*** SOURCE RECORDS ***

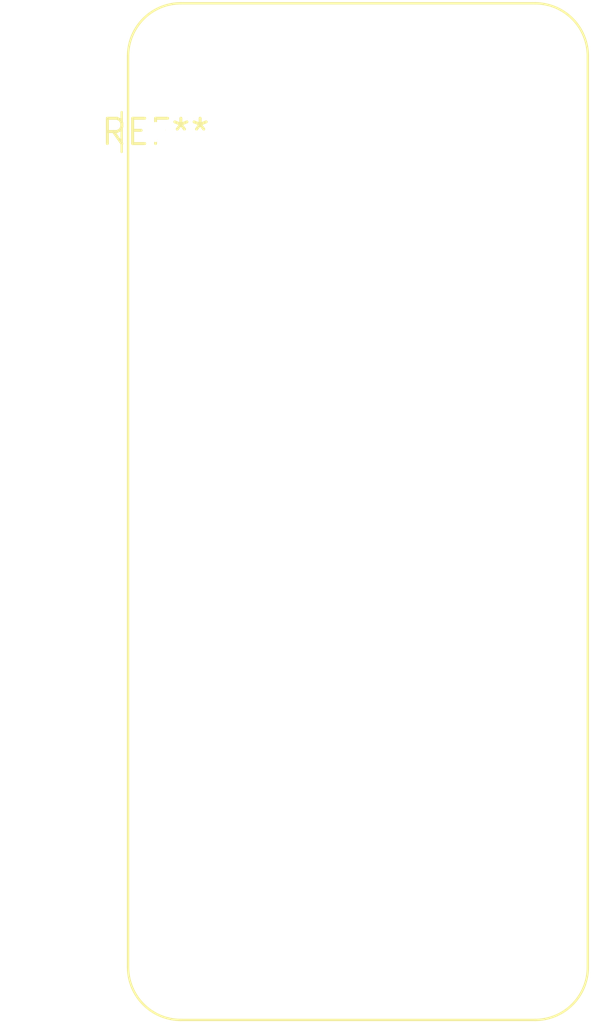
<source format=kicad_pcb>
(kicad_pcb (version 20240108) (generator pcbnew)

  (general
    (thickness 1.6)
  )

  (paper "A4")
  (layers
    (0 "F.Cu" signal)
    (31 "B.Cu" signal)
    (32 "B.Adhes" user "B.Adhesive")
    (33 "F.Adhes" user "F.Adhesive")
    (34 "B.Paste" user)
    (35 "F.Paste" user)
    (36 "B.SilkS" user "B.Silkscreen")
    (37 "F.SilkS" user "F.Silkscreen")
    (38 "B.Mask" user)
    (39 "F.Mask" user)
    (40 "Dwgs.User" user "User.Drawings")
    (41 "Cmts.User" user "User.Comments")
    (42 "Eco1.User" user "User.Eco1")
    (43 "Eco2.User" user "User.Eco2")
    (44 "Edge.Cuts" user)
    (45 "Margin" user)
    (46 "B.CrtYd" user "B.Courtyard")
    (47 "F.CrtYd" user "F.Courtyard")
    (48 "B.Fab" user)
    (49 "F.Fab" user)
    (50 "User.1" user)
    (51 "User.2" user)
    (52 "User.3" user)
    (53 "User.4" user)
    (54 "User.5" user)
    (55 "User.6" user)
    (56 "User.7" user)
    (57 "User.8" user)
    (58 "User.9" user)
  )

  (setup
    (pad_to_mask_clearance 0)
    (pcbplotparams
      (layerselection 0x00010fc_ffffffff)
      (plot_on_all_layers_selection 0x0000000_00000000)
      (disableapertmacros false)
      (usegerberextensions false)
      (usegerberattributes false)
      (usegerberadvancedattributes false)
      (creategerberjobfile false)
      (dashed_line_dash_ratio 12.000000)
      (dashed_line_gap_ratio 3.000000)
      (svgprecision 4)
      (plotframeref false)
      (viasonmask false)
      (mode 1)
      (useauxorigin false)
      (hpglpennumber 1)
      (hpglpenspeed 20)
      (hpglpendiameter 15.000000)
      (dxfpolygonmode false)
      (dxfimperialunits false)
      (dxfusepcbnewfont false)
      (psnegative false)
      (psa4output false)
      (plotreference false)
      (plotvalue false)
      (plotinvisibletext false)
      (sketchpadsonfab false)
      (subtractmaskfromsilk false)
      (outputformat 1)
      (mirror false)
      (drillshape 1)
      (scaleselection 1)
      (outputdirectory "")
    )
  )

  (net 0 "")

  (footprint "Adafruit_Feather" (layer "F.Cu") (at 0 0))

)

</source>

*** End of SOURCE RECORDS ***

Would you copy every line of the entries that includes the word "CrtYd"?

WRITTEN REPLY:
    (46 "B.CrtYd" user "B.Courtyard")
    (47 "F.CrtYd" user "F.Courtyard")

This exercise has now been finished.